### WHAT IS REQUIRED
Apart from the pictures, every entry should be reproduced exactly.

### INPUT
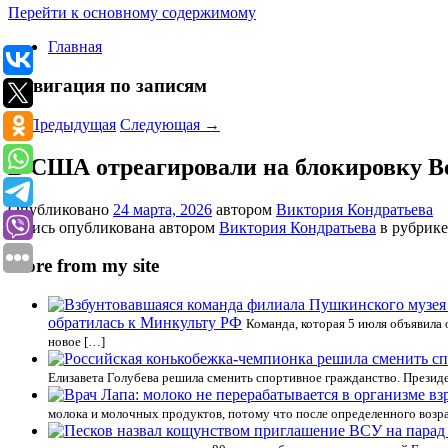
Перейти к основному содержимому
Главная
Навигация по записям
←
Предыдущая
Следующая
→
В США отреагировали на блокировку В
Опубликовано
24 марта, 2026
автором
Виктория Кондратьева
Запись опубликована автором
Виктория Кондратьева
в рубрик
More from my site
обратилась к Минкульту РФ
Команда, которая 5 июля объявила 
новое […]
Елизавета Голубева решила сменить спортивное гражданство. Президе
молока и молочных продуктов, потому что после определенного возра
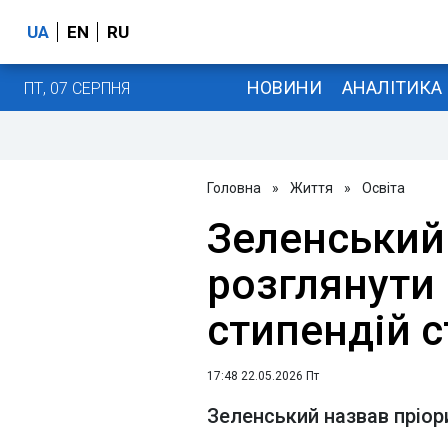
UA
EN
RU
НОВИНИ
АНАЛІТИКА
ПТ, 07 СЕРПНЯ
Головна
»
Життя
»
Освіта
Зеленський
розглянути
стипендій 
17:48 22.05.2026 Пт
Зеленський назвав пріор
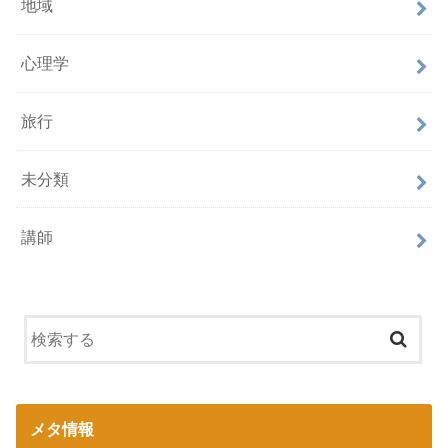
地域
心理学
旅行
未分類
講師
メタ情報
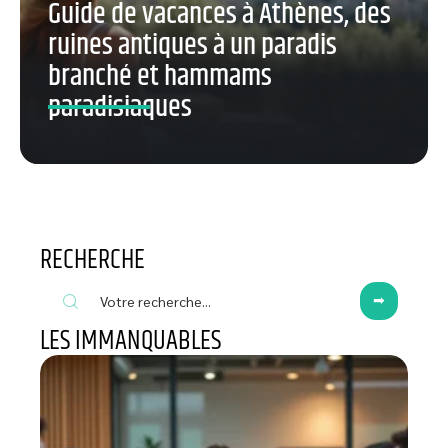
Guide de vacances à Athènes, des
ruines antiques à un paradis
branché et hammams
paradisiaques
RECHERCHE
LES IMMANQUABLES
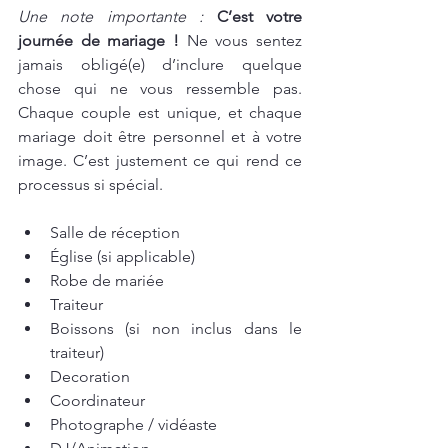
Une note importante :
C’est votre 
journée de mariage !
 Ne vous sentez 
jamais obligé(e) d’inclure quelque 
chose qui ne vous ressemble pas. 
Chaque couple est unique, et chaque 
mariage doit être personnel et à votre 
image. C’est justement ce qui rend ce 
processus si spécial.
Salle de réception 
Église (si applicable)
Robe de mariée
Traiteur
Boissons (si non inclus dans le 
traiteur)
Decoration
Coordinateur
Photographe / vidéaste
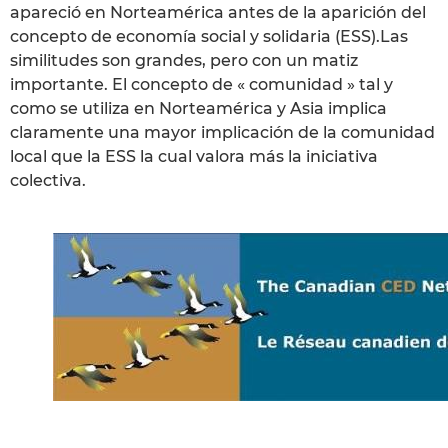
apareció en Norteamérica antes de la aparición del
concepto de economía social y solidaria (ESS).Las
similitudes son grandes, pero con un matiz
importante. El concepto de « comunidad » tal y
como se utiliza en Norteamérica y Asia implica
claramente una mayor implicación de la comunidad
local que la ESS la cual valora más la iniciativa
colectiva.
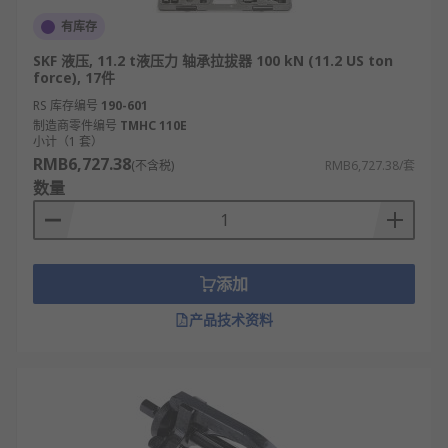
有库存
SKF 液压, 11.2 t液压力 轴承拉拔器 100 kN (11.2 US ton
force), 17件
RS 库存编号
190-601
制造商零件编号
TMHC 110E
小计（1 套）
RMB6,727.38
(不含税)
RMB6,727.38/套
数量
添加
产品技术资料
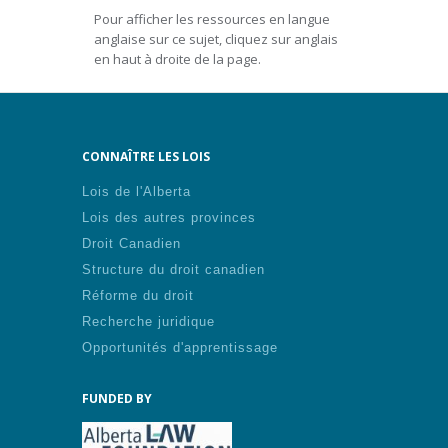
Pour afficher les ressources en langue
anglaise sur ce sujet, cliquez sur anglais
en haut à droite de la page.
CONNAÎTRE LES LOIS
Lois de l'Alberta
Lois des autres provinces
Droit Canadien
Structure du droit canadien
Réforme du droit
Recherche juridique
Opportunités d'apprentissage
FUNDED BY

### EXERCISE SOLUTION
Перейти к основному содержимому
Главная
Навигация по записям
←
Предыдущая
Следующая
→
В США отреагировали на блокировку В
Опубликовано
24 марта, 2026
автором
Виктория Кондратьева
Запись опубликована автором
Виктория Кондратьева
в рубрик
More from my site
обратилась к Минкульту РФ
Команда, которая 5 июля объявила 
новое […]
Елизавета Голубева решила сменить спортивное гражданство. Президе
молока и молочных продуктов, потому что после определенного возра
UA
EN
RU
НОВИНИ
АНАЛІТИКА
ПТ, 07 СЕРПНЯ
Головна
»
Життя
»
Освіта
Зеленський
розглянути
стипендій 
17:48 22.05.2026 Пт
Зеленський назвав пріор
地域
心理学
旅行
未分類
講師
メタ情報
Guide de vacances à Athènes, des
ruines antiques à un paradis
branché et hammams
paradisiaques
RECHERCHE
LES IMMANQUABLES
Une note importante :
C’est votre 
journée de mariage !
 Ne vous sentez 
jamais obligé(e) d’inclure quelque 
chose qui ne vous ressemble pas. 
Chaque couple est unique, et chaque 
mariage doit être personnel et à votre 
image. C’est justement ce qui rend ce 
processus si spécial.
Salle de réception 
Église (si applicable)
Robe de mariée
Traiteur
Boissons (si non inclus dans le 
traiteur)
Decoration
Coordinateur
Photographe / vidéaste
apareció en Norteamérica antes de la aparición del
concepto de economía social y solidaria (ESS).Las
similitudes son grandes, pero con un matiz
importante. El concepto de « comunidad » tal y
como se utiliza en Norteamérica y Asia implica
claramente una mayor implicación de la comunidad
local que la ESS la cual valora más la iniciativa
colectiva.
有库存
SKF 液压, 11.2 t液压力 轴承拉拔器 100 kN (11.2 US ton
force), 17件
RS 库存编号
190-601
制造商零件编号
TMHC 110E
小计（1 套）
RMB6,727.38
(不含税)
RMB6,727.38/套
数量
添加
产品技术资料
Pour afficher les ressources en langue
anglaise sur ce sujet, cliquez sur anglais
en haut à droite de la page.
CONNAÎTRE LES LOIS
Lois de l'Alberta
Lois des autres provinces
Droit Canadien
Structure du droit canadien
Réforme du droit
Recherche juridique
Opportunités d'apprentissage
FUNDED BY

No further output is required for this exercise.